Simple Pleasures: A True Story
Well, here I was, finished with my Pilates Class and my Nature Walk. Since I was already on the north part of town, I decided to drive on over to the Tallahassee Camera Center. Only – I forget — now they call it the Tallahassee Image Center. I needed to find replacement parts for a piece of equipment that I had stowed in the trunk of the car.
It was a cold morning so I was dressed in baggy sweatpants, a sweatshirt and athletic shoes. [I gave a good sniff to make sure my shoes didn’t smell — dogs are allowed on that Nature Trail, you know!] Of course, I had on no makeup and was rather disheveled from two hours of exercise. And wouldn’t you just know it? I had forgotten my hairbrush that day! But, no problem — I just smoothed down the halo of “frizzies” with my hands and some saliva and gathered my hair into a ponytail. [I always think you should be resourceful and try to look as youthful as possible.]
I arrived at the Image Center and grabbed the handle of the equipment case, hauled it into the store, and heaved it onto the top of the counter. The young gal behind the counter blinked a few times at me and then her eyes rested on the case. When I snapped open the case and removed the lid, she held her breath and her eyes opened wide in wonderment and awe, as if I had unveiled a mastodon fossil or the Shroud of Turin.
She was still dazed and astounded, even after I explained that it was only my father’s 1952 Bell & Howell slide projector. I figured she was too young to appreciate such a fine piece of technology. Sure enough, she declared that she had never seen anything like it before! [That filled me with pride when I heard her say that.]
I explained to her that, in the spring, my sisters and I, the Blair sisters, were going to use the projector to go through a thousand or so Blair Family slides. We wanted to make sure that the projector was “running like a top.” So, I asked her to plug it in and test it out. But she vowed and declared that she was not sure how to go about it! Seeing that she lacked confidence, I gave her a chance to figure it out herself. I watched her fiddle and faddle for a few minutes and then I offered to help her. Together, we figured out how to turn on the lamp and the fan. Everything seemed to run fine.

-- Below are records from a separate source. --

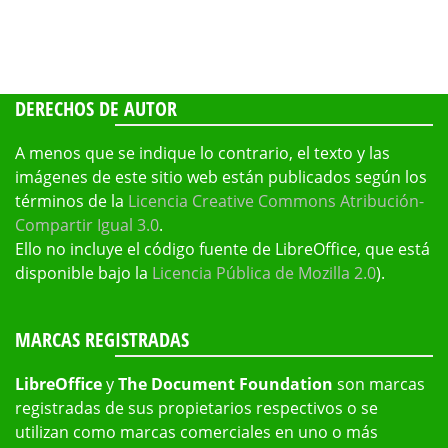
DERECHOS DE AUTOR
A menos que se indique lo contrario, el texto y las
imágenes de este sitio web están publicados según los
términos de la
Licencia Creative Commons Atribución-
Compartir Igual 3.0
.
Ello no incluye el código fuente de LibreOffice, que está
disponible bajo la
Licencia Pública de Mozilla 2.0
).
MARCAS REGISTRADAS
LibreOffice
y
The Document Foundation
son marcas
registradas de sus propietarios respectivos o se
utilizan como marcas comerciales en uno o más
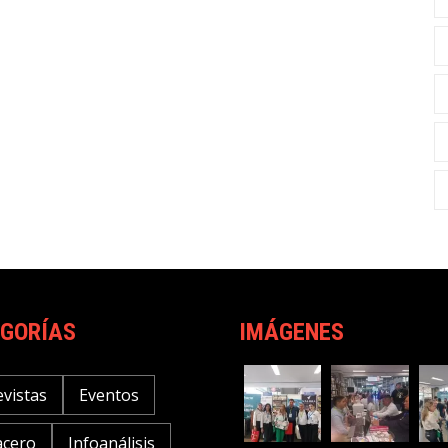
GORÍAS
IMÁGENES
evistas
Eventos
acero
Infoanálisis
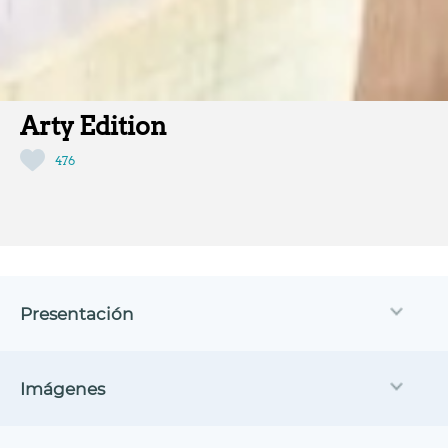
Arty Edition
476
Presentación
Imágenes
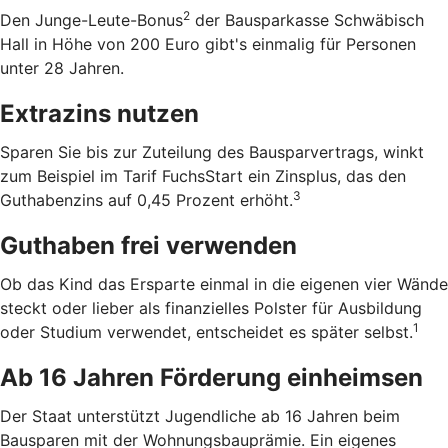
2
Den Junge-Leute-Bonus
der Bausparkasse Schwäbisch
Hall in Höhe von 200 Euro gibt's einmalig für Personen
unter 28 Jahren.
Extrazins nutzen
Sparen Sie bis zur Zuteilung des Bausparvertrags, winkt
zum Beispiel im Tarif FuchsStart ein Zinsplus, das den
3
Guthabenzins auf 0,45 Prozent erhöht.
Guthaben frei verwenden
Ob das Kind das Ersparte einmal in die eigenen vier Wände
steckt oder lieber als finanzielles Polster für Ausbildung
1
oder Studium verwendet, entscheidet es später selbst.
Ab 16 Jahren Förderung einheimsen
Der Staat unterstützt Jugendliche ab 16 Jahren beim
Bausparen mit der Wohnungsbauprämie. Ein eigenes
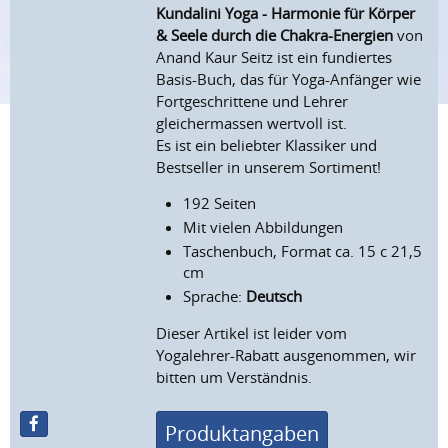
Kundalini Yoga - Harmonie für Körper
& Seele durch die Chakra-Energien
von
Anand Kaur Seitz ist ein fundiertes
Basis-Buch, das für Yoga-Anfänger wie
Fortgeschrittene und Lehrer
gleichermassen wertvoll ist.
Es ist ein beliebter Klassiker und
Bestseller in unserem Sortiment!
192 Seiten
Mit vielen Abbildungen
Taschenbuch, Format ca. 15 c 21,5
cm
Sprache:
Deutsch
Dieser Artikel ist leider vom
Yogalehrer-Rabatt ausgenommen, wir
bitten um Verständnis.
Produktangaben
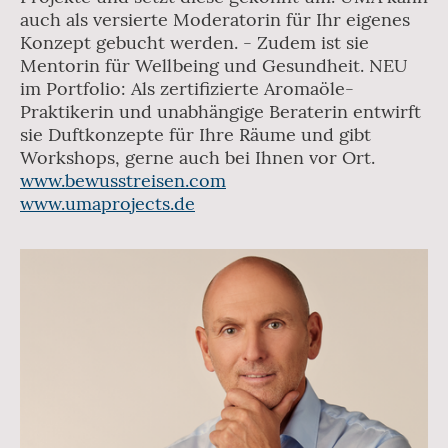
auch als versierte Moderatorin für Ihr eigenes
Konzept gebucht werden. - Zudem ist sie
Mentorin für Wellbeing und Gesundheit. NEU
im Portfolio: Als zertifizierte Aromaöle-
Praktikerin und unabhängige Beraterin entwirft
sie Duftkonzepte für Ihre Räume und gibt
Workshops, gerne auch bei Ihnen vor Ort.
www.bewusstreisen.com
www.umaprojects.de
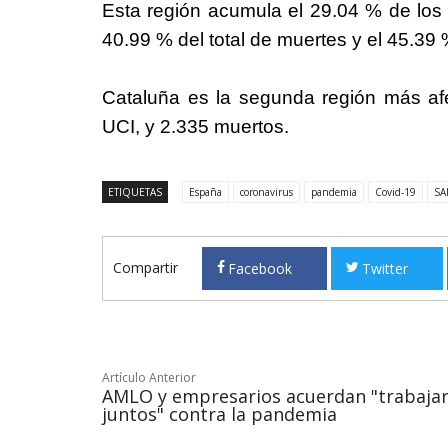
Esta región acumula el 29.04 % de los i
40.99 % del total de muertes y el 45.39
Cataluña es la segunda región más af
UCI, y 2.335 muertos.
ETIQUETAS
España
coronavirus
pandemia
Covid-19
SA
Compartir
Facebook
Twitter
Artículo Anterior
AMLO y empresarios acuerdan "trabaja
juntos" contra la pandemia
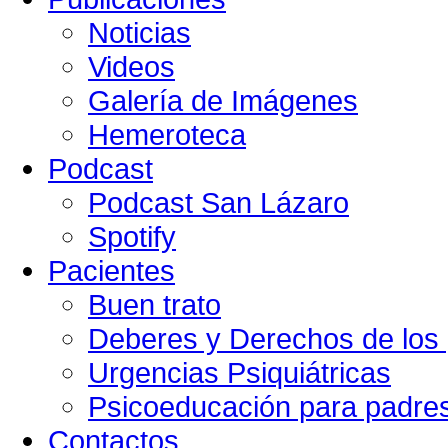
Noticias
Videos
Galería de Imágenes
Hemeroteca
Podcast
Podcast San Lázaro
Spotify
Pacientes
Buen trato
Deberes y Derechos de los 
Urgencias Psiquiátricas
Psicoeducación para padre
Contactos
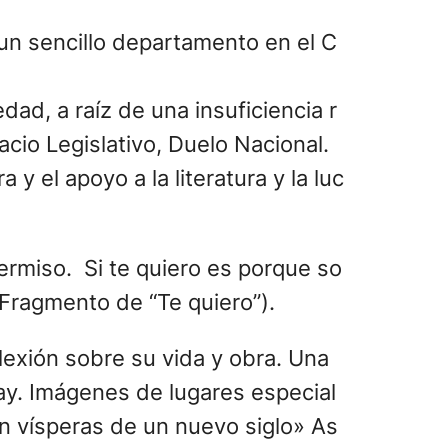
un sencillo departamento en el C
dad, a raíz de una insuficiencia r
acio Legislativo, Duelo Nacional.
 el apoyo a la literatura y la luc
permiso. Si te quiero es porque so
(Fragmento de “Te quiero”).
eflexión sobre su vida y obra. Una
ay. Imágenes de lugares especial
 en vísperas de un nuevo siglo» As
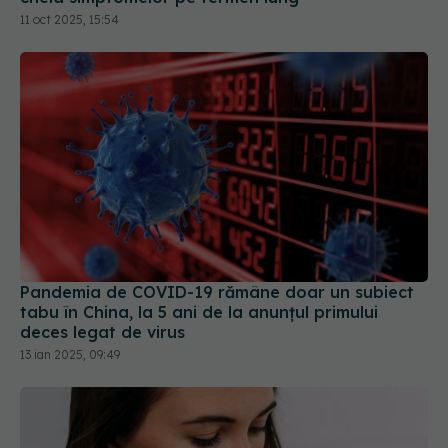
11 oct 2025, 15:54
Pandemia de COVID-19 rămâne doar un subiect
tabu în China, la 5 ani de la anunțul primului
deces legat de virus
13 ian 2025, 09:49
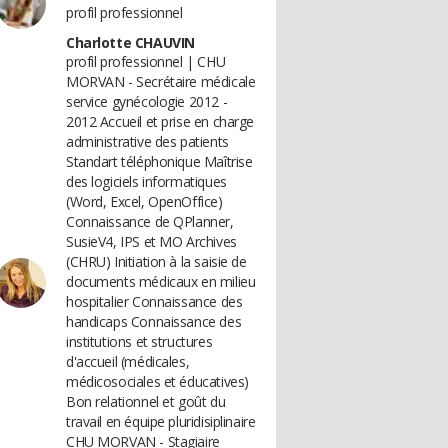
profil professionnel
Charlotte CHAUVIN
profil professionnel | CHU
MORVAN - Secrétaire médicale
service gynécologie 2012 -
2012 Accueil et prise en charge
administrative des patients
Standart téléphonique Maîtrise
des logiciels informatiques
(Word, Excel, OpenOffice)
Connaissance de QPlanner,
SusieV4, IPS et MO Archives
(CHRU) Initiation à la saisie de
documents médicaux en milieu
hospitalier Connaissance des
handicaps Connaissance des
institutions et structures
d'accueil (médicales,
médicosociales et éducatives)
Bon relationnel et goût du
travail en équipe pluridisiplinaire
CHU MORVAN - Stagiaire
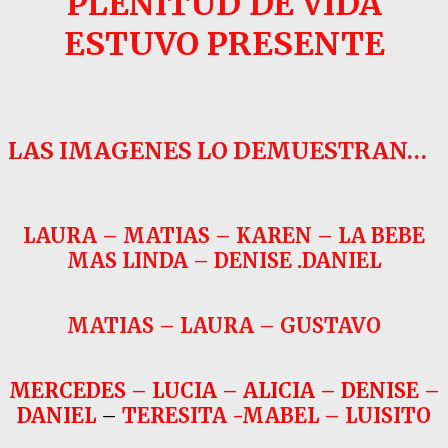
PLENITUD DE VIDA
ESTUVO PRESENTE
LAS IMAGENES LO DEMUESTRAN…
LAURA – MATIAS – KAREN – LA BEBE
MAS LINDA – DENISE .DANIEL
MATIAS – LAURA – GUSTAVO
MERCEDES – LUCIA – ALICIA – DENISE –
DANIEL
–
TERESITA -MABEL – LUISITO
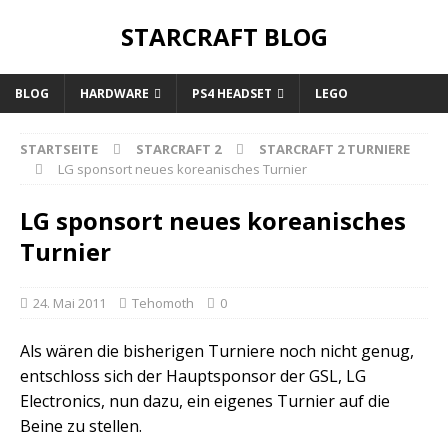
STARCRAFT BLOG
BLOG
HARDWARE
PS4 HEADSET
LEGO
STARTSEITE
STARCRAFT 2
STARCRAFT 2 TURNIERE
LG sponsort neues koreanisches Turnier
LG sponsort neues koreanisches
Turnier
24. Mai 2011
Tehomoth
0
Als wären die bisherigen Turniere noch nicht genug,
entschloss sich der Hauptsponsor der GSL, LG
Electronics, nun dazu, ein eigenes Turnier auf die
Beine zu stellen.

However, the young gal still seemed quiet, shy, and kind of nervous. I remembered how Dad & Mom always liked to chat with folks to help them relax. I thought about how I could make a “connection.” I wanted her to know that we – the Blair Family — were just “plain folks,” so that she would not be so intimidated. After all, not all families think such a heap about passing on heirlooms in pristine condition.
So, I related to her a little slice of our family history: . . . .
. . . In the 1960’s, on the weekends, we four kids gathered around the coffee table in the living room and watched the The Lawrence Welk Show, while Dad & Mom made home-made Chef Boyardee Pizza in the kitchen. We kids hurried through supper, kitchen cleanup, and our baths. We helped Dad set up the slide projector, remove the framed art from one wall, and hang an old sheet on that blank wall. Then, we each grabbed a Nu-Grape Soda and an Eskimo Pie and settled in to watch the show.
For over an hour, Dad projected slides of family vacations, holidays, and special occasions, all in color and larger than life. I tell you, when we saw the 1950’s images of our younger selves [say, on Christmas morning, with our “bed head” and our weird, nerdy eyeglasses] we laughed so hard that we snorted soda out of our noses and drooled and dribbled ice cream onto our clean pajamas.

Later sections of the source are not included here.